Prof. Dr. Tgk. H. Azman Ismail, MA (Imam Besar Masjid Raya Baiturrahman)
”Pada hari-hari yang tertentu, barang siapa yang sakit atau dalam perjalanan, maka mengganti di hari lain. Bagi orang yang mampu, maka ia membayar fidyah memberi makan orang miskin. Barang siapa yang dengan kerelaan hati mengerjakan kebaikan (membayar kelebihan) maka itulah yang lebih baik baginya. Dan berpuasa lebih baik bagimu jika kamu mengetahui”. (QS. al-Baqarah 184).

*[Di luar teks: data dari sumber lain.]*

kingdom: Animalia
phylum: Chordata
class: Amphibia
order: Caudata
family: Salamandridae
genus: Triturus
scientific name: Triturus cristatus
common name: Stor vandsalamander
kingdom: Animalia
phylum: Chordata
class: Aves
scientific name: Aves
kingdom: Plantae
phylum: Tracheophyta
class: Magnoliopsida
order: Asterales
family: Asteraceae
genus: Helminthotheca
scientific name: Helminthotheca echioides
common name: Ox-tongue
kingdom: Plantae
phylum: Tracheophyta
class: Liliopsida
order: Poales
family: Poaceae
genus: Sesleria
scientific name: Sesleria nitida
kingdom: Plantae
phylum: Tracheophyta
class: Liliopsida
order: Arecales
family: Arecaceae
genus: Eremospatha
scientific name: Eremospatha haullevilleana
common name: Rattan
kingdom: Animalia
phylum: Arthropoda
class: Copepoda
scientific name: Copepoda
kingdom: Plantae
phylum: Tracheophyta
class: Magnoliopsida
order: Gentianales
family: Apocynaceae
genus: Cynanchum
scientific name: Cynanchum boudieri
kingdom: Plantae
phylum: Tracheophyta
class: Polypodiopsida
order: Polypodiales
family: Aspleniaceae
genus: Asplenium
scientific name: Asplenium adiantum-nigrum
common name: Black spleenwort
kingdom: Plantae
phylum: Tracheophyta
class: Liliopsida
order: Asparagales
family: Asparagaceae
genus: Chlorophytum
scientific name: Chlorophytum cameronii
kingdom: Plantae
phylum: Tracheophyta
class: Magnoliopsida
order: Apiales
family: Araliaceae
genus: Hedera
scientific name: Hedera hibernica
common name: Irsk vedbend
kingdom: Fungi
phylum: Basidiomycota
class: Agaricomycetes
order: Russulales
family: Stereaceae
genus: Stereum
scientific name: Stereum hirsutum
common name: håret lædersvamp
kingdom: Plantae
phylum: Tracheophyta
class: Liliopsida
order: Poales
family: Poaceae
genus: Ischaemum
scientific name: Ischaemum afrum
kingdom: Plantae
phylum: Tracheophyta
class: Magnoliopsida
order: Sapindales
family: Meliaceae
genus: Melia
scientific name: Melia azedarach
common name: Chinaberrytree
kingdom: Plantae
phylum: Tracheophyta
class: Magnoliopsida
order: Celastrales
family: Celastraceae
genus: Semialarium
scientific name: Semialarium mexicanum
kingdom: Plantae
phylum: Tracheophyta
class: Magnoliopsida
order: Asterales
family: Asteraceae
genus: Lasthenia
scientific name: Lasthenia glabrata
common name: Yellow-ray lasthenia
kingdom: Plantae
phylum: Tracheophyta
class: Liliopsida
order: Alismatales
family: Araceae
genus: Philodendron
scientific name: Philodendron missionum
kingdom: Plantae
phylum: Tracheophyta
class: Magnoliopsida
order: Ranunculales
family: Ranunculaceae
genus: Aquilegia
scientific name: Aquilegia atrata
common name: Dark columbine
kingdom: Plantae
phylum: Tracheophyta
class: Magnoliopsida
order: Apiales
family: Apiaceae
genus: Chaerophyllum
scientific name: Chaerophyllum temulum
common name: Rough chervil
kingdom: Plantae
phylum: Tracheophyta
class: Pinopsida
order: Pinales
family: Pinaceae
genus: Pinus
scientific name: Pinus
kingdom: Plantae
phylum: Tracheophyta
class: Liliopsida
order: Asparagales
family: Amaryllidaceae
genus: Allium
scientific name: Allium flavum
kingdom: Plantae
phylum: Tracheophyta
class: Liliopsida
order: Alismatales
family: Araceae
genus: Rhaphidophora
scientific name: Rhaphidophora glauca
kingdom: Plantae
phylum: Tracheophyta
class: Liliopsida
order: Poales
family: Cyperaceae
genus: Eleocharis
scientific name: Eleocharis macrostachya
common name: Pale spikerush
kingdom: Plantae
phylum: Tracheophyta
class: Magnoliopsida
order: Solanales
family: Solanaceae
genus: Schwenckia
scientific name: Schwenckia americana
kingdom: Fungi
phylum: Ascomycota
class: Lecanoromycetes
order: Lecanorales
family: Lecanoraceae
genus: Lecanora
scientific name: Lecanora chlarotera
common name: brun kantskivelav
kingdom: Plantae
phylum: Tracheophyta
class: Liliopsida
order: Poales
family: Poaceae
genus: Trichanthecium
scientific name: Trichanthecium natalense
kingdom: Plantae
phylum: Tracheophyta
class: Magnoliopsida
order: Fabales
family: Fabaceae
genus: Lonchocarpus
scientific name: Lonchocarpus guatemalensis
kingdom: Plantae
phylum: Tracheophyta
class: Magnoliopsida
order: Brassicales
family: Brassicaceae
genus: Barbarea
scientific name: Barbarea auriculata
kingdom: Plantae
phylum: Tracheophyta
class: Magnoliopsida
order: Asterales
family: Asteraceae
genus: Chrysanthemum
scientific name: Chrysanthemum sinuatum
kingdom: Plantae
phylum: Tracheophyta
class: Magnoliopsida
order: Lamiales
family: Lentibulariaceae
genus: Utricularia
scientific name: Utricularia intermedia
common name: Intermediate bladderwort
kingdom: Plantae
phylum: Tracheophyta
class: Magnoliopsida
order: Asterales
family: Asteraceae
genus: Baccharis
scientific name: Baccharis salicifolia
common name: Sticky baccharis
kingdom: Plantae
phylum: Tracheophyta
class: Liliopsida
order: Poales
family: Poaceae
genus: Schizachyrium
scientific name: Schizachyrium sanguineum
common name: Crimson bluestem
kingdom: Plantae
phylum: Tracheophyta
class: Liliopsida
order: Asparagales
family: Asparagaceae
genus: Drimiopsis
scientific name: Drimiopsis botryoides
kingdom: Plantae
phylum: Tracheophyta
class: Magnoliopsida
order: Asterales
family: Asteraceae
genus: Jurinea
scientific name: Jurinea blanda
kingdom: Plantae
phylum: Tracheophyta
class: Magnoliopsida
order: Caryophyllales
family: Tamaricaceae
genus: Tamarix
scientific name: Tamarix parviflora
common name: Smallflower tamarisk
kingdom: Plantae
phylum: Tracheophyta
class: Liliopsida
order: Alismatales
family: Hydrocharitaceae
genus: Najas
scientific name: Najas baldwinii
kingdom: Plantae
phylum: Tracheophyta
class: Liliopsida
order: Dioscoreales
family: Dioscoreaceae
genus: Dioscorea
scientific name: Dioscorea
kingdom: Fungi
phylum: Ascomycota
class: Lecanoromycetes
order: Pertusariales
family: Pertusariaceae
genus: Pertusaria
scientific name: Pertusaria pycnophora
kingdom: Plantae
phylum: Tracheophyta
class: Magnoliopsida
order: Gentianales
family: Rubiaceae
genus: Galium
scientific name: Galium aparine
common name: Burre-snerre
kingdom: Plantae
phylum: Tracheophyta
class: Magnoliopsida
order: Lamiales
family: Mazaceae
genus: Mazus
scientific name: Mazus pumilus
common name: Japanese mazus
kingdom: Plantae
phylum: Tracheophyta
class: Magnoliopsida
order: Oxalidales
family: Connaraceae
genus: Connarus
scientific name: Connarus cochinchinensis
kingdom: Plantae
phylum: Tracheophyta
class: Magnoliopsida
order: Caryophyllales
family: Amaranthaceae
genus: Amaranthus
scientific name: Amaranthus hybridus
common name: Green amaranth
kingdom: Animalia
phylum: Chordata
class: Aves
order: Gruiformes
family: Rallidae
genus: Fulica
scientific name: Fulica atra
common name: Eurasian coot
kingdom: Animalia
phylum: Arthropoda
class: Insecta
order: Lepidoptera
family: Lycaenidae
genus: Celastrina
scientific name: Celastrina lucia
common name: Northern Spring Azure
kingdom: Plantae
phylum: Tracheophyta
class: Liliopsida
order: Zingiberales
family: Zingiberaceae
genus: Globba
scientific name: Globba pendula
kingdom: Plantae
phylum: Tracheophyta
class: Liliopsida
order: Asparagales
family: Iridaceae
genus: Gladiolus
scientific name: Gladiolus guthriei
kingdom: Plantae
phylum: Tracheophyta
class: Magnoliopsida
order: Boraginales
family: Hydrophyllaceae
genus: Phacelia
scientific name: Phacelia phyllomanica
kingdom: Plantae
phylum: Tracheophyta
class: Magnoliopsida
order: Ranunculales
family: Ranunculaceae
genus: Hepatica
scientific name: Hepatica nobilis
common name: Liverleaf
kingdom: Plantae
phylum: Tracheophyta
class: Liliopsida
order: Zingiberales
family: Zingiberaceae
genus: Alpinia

Ayat ini merupakan sambungan dari ayat sebelumnya yang menyatakan bahwa terdapat kewajiban puasa bagi kaum muslimin sebagaimana kewajiban terhadap orang-orang terdahulu, serta yang menjadi target dalam pelaksanaan ibadah ini adalah mencapai gelar taqwa. Sambungan ayat ini menyatakan bahwa puasa itu dikerjakan dalam beberapa waktu yang telah ditentukan. Ini berarti bahwa puasa dikerjakan pada hari-hari yang ditentukan saja dalam setahun, yaitu sebulan dalam hitungan bulan Hijriyah yaitu Bulan Ramadhan.
Dalam ayat ini disebutkan bahwa tidak semua orang mendapat kewajiban berpuasa di bulan Ramadhan. Bagi yang sakit sehingga ia tidak dapat berpuasa atau sedang dalam perjalanan, bagi orang yang yang seperti itu, dapat mengqadha atau menggantinya pada hari lain yang dibolehkan di luar bulan Ramadhan.
Demikianlah indahnya bulan Ramadhan khususnya dan Islam pada umumnya. Kewajiban itu memiliki batasan untuk ditaati. Apabila sakit atau dalam perjalanan, maka boleh diganti dengan puasa di hari lain atau membayar fidyah. Hal tersebut mengingatkan kita pada shalat, yang apabila kita tidak mampu berdiri, maka dibolehkan duduk, dan apabila tidak bisa duduk, maka boleh berbaring, dan kewajiban itu masih ada semasih hamba itu memiliki kesadaran.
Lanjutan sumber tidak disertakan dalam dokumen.